Collected data:
= Beginning of Section =

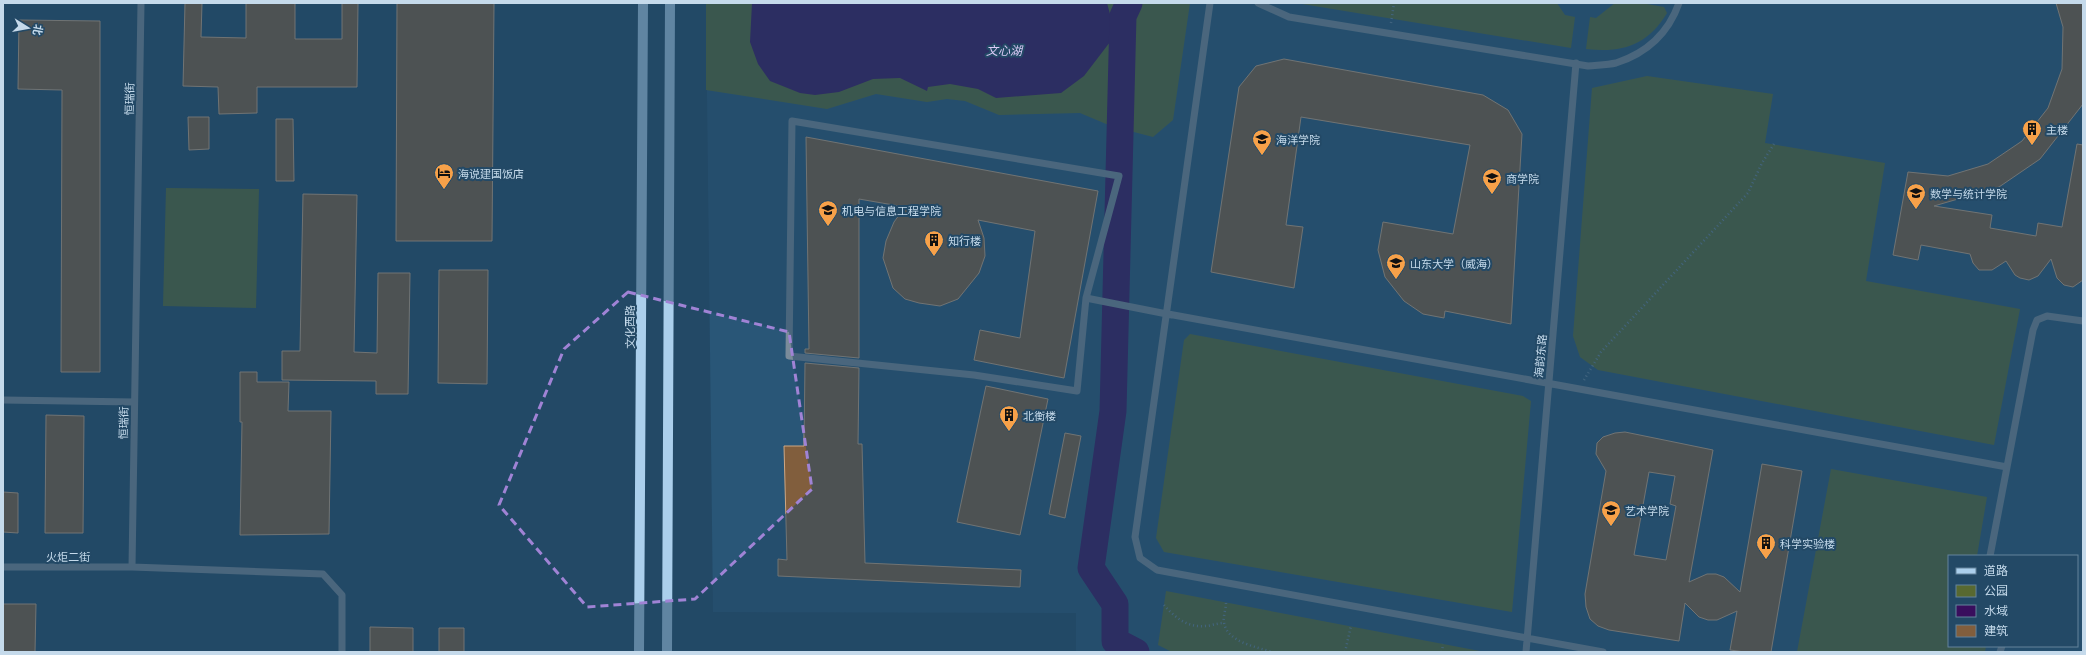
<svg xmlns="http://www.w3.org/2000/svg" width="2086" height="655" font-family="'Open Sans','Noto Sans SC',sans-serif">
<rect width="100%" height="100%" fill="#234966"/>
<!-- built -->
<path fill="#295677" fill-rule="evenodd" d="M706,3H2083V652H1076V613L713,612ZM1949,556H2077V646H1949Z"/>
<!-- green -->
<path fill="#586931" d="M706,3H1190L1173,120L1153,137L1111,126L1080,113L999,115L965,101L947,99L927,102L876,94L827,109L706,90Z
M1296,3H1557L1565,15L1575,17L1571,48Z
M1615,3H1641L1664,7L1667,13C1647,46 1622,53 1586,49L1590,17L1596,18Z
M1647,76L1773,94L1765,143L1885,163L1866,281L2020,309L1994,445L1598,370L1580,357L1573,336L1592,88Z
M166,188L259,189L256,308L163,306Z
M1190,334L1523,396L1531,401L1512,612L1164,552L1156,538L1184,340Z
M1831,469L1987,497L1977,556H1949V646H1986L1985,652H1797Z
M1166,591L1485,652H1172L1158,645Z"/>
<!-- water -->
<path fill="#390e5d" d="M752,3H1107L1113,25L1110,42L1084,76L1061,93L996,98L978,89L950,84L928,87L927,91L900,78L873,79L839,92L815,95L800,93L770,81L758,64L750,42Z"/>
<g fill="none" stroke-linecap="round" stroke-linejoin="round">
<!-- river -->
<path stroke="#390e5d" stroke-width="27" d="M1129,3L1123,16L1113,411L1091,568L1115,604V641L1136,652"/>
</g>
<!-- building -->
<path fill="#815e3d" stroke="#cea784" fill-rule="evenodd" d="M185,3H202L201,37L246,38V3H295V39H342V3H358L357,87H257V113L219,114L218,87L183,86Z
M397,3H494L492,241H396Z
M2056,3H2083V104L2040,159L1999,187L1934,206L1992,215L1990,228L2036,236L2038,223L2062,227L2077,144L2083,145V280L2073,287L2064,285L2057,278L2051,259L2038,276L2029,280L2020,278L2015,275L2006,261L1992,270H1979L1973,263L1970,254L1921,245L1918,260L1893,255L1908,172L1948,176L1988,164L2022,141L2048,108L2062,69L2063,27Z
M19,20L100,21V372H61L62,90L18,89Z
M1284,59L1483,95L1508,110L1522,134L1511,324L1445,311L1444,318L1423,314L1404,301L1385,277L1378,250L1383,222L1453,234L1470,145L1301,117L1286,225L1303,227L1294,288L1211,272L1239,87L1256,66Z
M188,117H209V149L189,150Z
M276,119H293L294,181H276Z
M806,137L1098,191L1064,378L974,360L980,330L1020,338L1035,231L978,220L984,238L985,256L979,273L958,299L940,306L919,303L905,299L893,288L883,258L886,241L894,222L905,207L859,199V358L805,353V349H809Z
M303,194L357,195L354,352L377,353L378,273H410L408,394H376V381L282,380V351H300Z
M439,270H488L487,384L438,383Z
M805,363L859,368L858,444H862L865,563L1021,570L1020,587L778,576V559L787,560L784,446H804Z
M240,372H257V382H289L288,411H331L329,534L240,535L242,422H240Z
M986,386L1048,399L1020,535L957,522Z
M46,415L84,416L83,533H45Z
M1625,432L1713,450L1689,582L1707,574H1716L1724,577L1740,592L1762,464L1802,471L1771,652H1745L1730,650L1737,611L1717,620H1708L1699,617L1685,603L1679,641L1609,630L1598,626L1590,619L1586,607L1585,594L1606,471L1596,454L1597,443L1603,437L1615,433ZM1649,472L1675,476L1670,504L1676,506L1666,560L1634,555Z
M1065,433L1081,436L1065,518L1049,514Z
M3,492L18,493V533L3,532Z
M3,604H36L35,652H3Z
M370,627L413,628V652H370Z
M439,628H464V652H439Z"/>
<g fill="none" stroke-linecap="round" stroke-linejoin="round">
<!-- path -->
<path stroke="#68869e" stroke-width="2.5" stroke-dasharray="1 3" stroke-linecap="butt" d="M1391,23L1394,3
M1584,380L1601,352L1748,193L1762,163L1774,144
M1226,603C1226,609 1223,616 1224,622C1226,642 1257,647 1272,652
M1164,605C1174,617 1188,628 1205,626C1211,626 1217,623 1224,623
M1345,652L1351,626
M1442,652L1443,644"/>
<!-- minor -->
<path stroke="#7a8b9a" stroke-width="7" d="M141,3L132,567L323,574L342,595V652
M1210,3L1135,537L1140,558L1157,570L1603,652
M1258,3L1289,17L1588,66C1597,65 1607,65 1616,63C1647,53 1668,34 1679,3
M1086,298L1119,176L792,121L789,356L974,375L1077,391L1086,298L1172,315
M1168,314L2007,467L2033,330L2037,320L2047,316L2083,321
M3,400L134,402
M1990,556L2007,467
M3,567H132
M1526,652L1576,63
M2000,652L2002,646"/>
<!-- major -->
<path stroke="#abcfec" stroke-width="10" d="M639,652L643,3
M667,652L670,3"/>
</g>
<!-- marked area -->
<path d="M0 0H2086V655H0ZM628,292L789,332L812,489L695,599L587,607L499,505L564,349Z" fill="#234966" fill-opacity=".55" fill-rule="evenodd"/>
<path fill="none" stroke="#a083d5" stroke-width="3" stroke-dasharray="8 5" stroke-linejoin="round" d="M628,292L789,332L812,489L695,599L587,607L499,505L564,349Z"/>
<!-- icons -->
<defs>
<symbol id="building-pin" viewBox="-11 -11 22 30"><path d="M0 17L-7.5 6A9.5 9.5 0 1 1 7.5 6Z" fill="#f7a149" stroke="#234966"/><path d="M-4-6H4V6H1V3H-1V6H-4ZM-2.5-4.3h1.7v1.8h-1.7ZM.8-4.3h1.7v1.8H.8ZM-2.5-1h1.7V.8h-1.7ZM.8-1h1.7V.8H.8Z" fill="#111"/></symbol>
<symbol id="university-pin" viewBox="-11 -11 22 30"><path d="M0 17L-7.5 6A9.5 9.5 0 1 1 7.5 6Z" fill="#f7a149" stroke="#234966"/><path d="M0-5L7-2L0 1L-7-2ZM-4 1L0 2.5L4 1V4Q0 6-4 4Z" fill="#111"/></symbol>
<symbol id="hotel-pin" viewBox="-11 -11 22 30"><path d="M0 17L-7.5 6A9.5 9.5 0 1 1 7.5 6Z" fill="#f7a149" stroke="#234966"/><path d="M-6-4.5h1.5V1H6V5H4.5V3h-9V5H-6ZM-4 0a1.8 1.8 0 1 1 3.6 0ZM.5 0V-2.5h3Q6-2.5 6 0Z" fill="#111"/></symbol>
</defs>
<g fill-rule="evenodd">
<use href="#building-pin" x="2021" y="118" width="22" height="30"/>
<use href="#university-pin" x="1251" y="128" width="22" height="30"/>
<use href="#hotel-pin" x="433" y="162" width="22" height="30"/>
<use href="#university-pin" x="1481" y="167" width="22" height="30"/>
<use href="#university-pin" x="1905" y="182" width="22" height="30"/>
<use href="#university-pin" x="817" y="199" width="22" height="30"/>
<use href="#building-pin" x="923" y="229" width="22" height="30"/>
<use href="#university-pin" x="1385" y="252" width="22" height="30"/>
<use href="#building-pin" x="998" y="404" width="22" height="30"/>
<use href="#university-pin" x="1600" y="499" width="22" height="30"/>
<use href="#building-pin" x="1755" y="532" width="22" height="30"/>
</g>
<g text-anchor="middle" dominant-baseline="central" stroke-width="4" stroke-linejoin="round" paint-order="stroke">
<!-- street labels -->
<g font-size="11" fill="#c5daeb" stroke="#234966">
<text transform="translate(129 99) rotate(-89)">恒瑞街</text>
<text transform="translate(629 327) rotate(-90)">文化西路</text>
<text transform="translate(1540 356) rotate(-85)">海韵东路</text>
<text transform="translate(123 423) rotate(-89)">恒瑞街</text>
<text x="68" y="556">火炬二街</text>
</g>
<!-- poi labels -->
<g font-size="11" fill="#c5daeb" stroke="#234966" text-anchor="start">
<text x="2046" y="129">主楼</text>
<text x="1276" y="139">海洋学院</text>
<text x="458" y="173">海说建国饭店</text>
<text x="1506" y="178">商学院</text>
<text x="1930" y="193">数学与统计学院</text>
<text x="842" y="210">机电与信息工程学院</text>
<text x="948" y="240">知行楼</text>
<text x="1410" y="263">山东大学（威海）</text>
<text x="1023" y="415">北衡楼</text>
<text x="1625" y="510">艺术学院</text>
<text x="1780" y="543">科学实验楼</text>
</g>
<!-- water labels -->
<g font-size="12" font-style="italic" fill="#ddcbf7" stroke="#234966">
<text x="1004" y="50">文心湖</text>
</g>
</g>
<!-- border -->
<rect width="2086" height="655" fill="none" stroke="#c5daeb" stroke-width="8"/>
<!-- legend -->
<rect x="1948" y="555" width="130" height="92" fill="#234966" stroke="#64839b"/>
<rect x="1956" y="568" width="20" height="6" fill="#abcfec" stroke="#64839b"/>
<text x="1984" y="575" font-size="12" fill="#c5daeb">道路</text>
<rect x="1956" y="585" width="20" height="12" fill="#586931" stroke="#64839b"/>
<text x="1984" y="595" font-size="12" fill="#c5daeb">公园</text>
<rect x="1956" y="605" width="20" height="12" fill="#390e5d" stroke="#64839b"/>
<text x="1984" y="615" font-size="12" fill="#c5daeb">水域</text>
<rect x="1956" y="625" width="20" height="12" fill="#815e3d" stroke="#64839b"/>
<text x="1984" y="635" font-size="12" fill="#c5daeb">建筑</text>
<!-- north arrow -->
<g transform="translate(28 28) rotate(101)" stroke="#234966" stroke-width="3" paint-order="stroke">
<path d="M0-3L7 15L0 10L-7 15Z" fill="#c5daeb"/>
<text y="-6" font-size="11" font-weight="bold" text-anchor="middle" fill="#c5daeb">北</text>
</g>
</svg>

= End of Section =

Instructions to follow:
In the records above, find the line with "<!-- street labels -->"; write out exactly that line and each one after it, stopping after the line with "<!-- water labels -->".

Exercise result:
<!-- street labels -->
<g font-size="11" fill="#c5daeb" stroke="#234966">
<text transform="translate(129 99) rotate(-89)">恒瑞街</text>
<text transform="translate(629 327) rotate(-90)">文化西路</text>
<text transform="translate(1540 356) rotate(-85)">海韵东路</text>
<text transform="translate(123 423) rotate(-89)">恒瑞街</text>
<text x="68" y="556">火炬二街</text>
</g>
<!-- poi labels -->
<g font-size="11" fill="#c5daeb" stroke="#234966" text-anchor="start">
<text x="2046" y="129">主楼</text>
<text x="1276" y="139">海洋学院</text>
<text x="458" y="173">海说建国饭店</text>
<text x="1506" y="178">商学院</text>
<text x="1930" y="193">数学与统计学院</text>
<text x="842" y="210">机电与信息工程学院</text>
<text x="948" y="240">知行楼</text>
<text x="1410" y="263">山东大学（威海）</text>
<text x="1023" y="415">北衡楼</text>
<text x="1625" y="510">艺术学院</text>
<text x="1780" y="543">科学实验楼</text>
</g>
<!-- water labels -->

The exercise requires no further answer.